## Dataset excerpts:

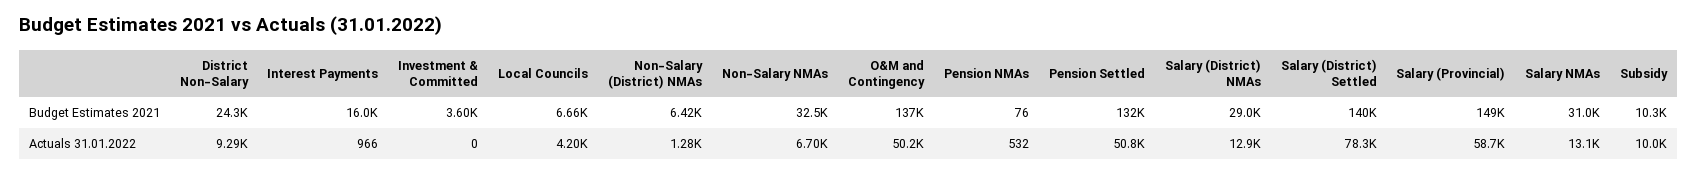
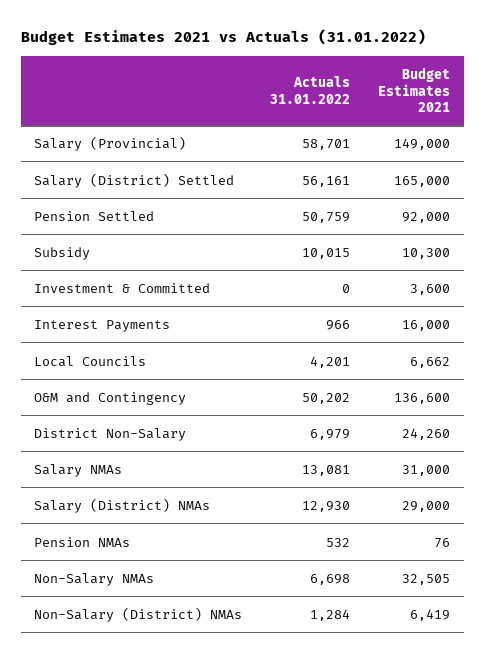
Pension Settled, Budget Estimates 2021: 132000 -> 92000
Salary (District) Settled, Budget Estimates 2021: 140000 -> 165000
District Non-Salary, Actuals 31.01.2022: 9290 -> 6979
Salary (District) Settled, Actuals 31.01.2022: 78300 -> 56161

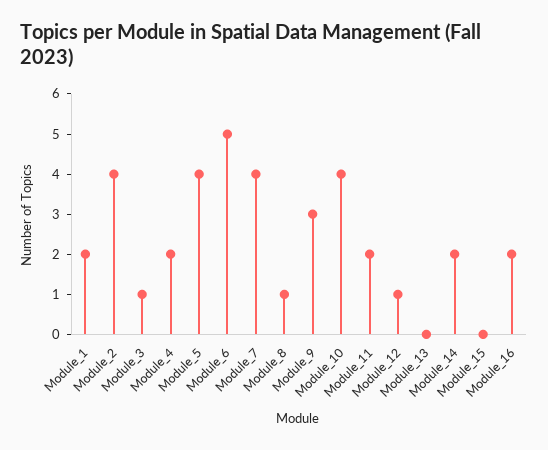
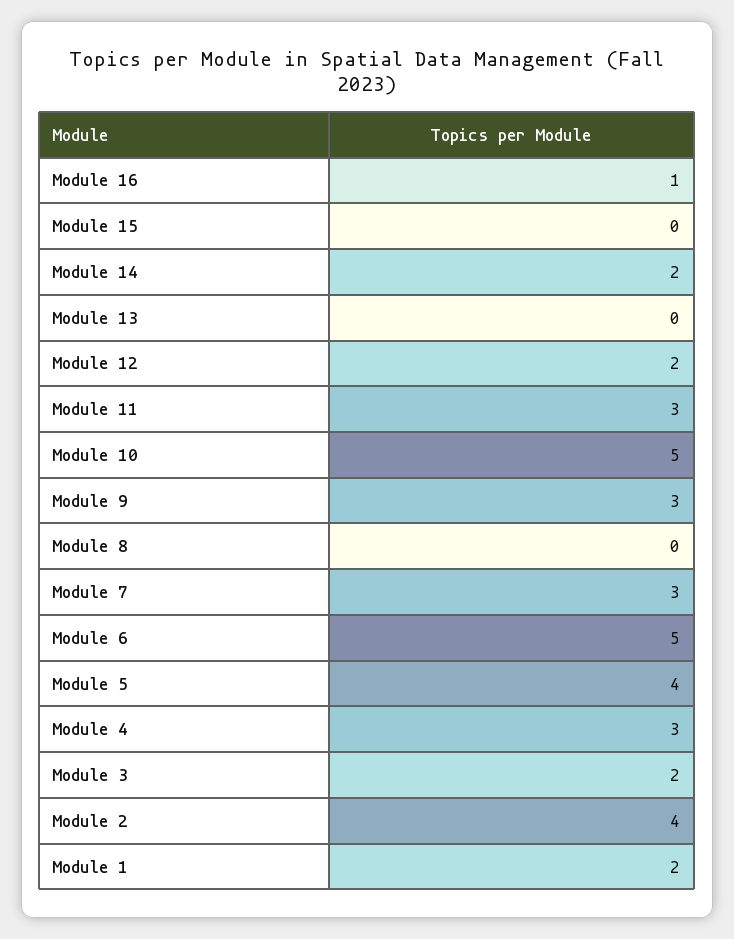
Module_3: 1 -> 2
Module_4: 2 -> 3
Module_7: 4 -> 3
Module_8: 1 -> 0
Module_10: 4 -> 5
Module_11: 2 -> 3
Module_12: 1 -> 2
Module_16: 2 -> 1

## Exercise brief:
Search the entries for the word "Estimates" and copy every line that has it.

## Solution to this exercise:
Pension Settled, Budget Estimates 2021: 132000 -> 92000
Salary (District) Settled, Budget Estimates 2021: 140000 -> 165000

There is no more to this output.